Efficacy of COVID-19 vaccines against the omicron variant of SARS-CoV-2

The severe acute respiratory syndrome coronavirus-2 (SARS-CoV-2), responsible for the coronavirus disease 2019 (COVID-19), is an enveloped virion containing a positive-sense single strand of ribonucleic acid (RNA). Despite having proofreading polymerase activity, the virus has a high mutation rate due to uncontrolled replication in the host. With each infection, mutations accumulate and spread globally through travel and migration. The World Health Organization (WHO) and Centers for Disease Control and Prevention (CDC) have identified several variants of concern (VOCs) of SARS-CoV-2, including Alpha, Beta, Gamma, Delta, and Omicron. Unlike a typical ladder paradigm of viral evolution, these VOCs have not descended progressively from each other. The emergence of these variants raises concerns about their impact on diagnostic protocols, disease severity, transmission rates, and vaccine effectiveness. This review discusses the efficacy of COVID-19 vaccines against the Omicron variant and highlights the journey of vaccine development in response to the evolving virus.

The Omicron variant, first identified in late 2021, quickly became the dominant strain globally due to its high transmissibility and ability to evade vaccine-induced immunity. Omicron has multiple sub-lineages, all showing significant resistance to neutralizing antibodies generated by previous infections or vaccinations. This variant's mutations primarily affect the spike protein, the target for most vaccines, reducing their efficacy. Consequently, breakthrough infections and reinfections have become more common.

Initial studies on the efficacy of monovalent vaccines, such as BNT162b2 (Pfizer-BioNTech) and mRNA-1273 (Moderna), showed high effectiveness in preventing symptomatic and severe COVID-19 disease caused by earlier variants. For instance, these vaccines demonstrated over 90% efficacy against the Alpha variant and maintained high effectiveness against severe outcomes from the Beta variant, despite a reduction in neutralizing antibody titers. However, the advent of the Delta variant saw a decline in vaccine effectiveness to approximately 66%. This decline, coupled with the waning immunity over time and the emergence of the Omicron variant, necessitated additional booster doses to maintain protection against severe disease.

The Omicron variant's emergence significantly impacted the efficacy of existing vaccines. Studies indicated that vaccine effectiveness against Omicron-related hospitalization was reduced to around 70% for those who received the primary two-dose series of BNT162b2. Further, the durability of this protection waned over time, particularly against the BA.1, BA.2, BA.4, and BA.5 sub-lineages of Omicron. By October 2022, the effectiveness of the BNT162b2 vaccine against hospitalization due to these sub-lineages was reduced to 56.3%.

To address the challenges posed by the Omicron variant, updated vaccines, including bivalent boosters, were developed. These bivalent boosters were designed to target both the original virus strain and the Omicron variant, thereby enhancing immune response and providing better protection. Studies have shown that a third or fourth dose of the monovalent vaccine primarily protected against severe disease, with Omicron-specific breakthrough infections still occurring at notable rates.

→ Supplied information:
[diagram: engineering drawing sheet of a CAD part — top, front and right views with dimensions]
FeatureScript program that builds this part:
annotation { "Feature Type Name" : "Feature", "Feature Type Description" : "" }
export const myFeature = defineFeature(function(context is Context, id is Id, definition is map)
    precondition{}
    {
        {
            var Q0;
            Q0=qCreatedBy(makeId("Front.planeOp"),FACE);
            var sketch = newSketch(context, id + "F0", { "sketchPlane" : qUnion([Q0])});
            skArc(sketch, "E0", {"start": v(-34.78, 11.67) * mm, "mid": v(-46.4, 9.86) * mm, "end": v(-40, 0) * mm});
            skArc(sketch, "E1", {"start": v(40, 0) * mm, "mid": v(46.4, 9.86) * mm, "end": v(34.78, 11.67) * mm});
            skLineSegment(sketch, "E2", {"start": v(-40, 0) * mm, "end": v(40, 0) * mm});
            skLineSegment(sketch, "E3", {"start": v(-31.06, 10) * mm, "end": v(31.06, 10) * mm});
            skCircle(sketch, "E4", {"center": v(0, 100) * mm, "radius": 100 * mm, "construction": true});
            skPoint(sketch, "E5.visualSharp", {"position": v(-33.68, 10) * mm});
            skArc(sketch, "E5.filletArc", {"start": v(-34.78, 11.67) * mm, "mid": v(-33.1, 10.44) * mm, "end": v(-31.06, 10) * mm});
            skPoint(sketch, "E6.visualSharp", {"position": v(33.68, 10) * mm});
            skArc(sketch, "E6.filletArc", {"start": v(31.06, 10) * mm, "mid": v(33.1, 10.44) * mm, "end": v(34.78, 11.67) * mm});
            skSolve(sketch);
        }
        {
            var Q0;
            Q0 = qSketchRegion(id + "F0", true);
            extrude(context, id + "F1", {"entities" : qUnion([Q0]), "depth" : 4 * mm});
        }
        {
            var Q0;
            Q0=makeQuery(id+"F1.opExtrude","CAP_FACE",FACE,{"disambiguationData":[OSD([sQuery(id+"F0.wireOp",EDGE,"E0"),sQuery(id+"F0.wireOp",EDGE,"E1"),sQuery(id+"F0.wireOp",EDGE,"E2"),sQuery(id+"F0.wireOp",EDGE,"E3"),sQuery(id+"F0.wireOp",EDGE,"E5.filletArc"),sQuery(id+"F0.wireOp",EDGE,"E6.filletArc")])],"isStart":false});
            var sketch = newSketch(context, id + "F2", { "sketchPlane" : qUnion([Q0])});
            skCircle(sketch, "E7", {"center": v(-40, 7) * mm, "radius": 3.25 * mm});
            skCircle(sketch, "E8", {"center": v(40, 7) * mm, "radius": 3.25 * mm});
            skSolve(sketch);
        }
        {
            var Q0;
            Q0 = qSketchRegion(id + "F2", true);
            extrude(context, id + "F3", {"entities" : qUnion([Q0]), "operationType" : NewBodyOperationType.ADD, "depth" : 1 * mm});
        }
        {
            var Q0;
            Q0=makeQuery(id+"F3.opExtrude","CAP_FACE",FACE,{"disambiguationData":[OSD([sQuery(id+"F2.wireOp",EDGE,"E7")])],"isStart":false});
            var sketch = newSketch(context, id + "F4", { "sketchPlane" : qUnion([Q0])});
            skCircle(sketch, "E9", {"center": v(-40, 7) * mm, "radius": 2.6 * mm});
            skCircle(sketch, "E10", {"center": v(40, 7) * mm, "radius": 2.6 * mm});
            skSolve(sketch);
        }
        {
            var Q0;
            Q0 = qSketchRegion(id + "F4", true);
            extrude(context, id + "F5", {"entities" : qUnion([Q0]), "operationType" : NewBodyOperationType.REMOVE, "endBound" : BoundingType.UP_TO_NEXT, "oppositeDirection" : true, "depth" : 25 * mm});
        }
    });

→ Exercise set:
**a.** Please say whether each statement agrees with the COVID-19 vaccine text above, answering yes or no and quoting the deciding words: (i) The Omicron variant was first identified in late 2021. (ii) The variants of concern descended progressively from each other. (iii) By October 2022, the BNT162b2 vaccine's effectiveness against hospitalization due to the Omicron sub-lineages had fallen to 70%.
**b.** Repeat the part of the COVID-19 vaccine text from "Initial studies on" to "against severe disease.", word for word.

→ Expected responses:
**a.**
(i) Yes: "The Omicron variant, first identified in late 2021"
(ii) No: "these VOCs have not descended progressively from each other"
(iii) No: "the effectiveness of the BNT162b2 vaccine against hospitalization due to these sub-lineages was reduced to 56.3%"

**b.**
Initial studies on the efficacy of monovalent vaccines, such as BNT162b2 (Pfizer-BioNTech) and mRNA-1273 (Moderna), showed high effectiveness in preventing symptomatic and severe COVID-19 disease caused by earlier variants. For instance, these vaccines demonstrated over 90% efficacy against the Alpha variant and maintained high effectiveness against severe outcomes from the Beta variant, despite a reduction in neutralizing antibody titers. However, the advent of the Delta variant saw a decline in vaccine effectiveness to approximately 66%. This decline, coupled with the waning immunity over time and the emergence of the Omicron variant, necessitated additional booster doses to maintain protection against severe disease.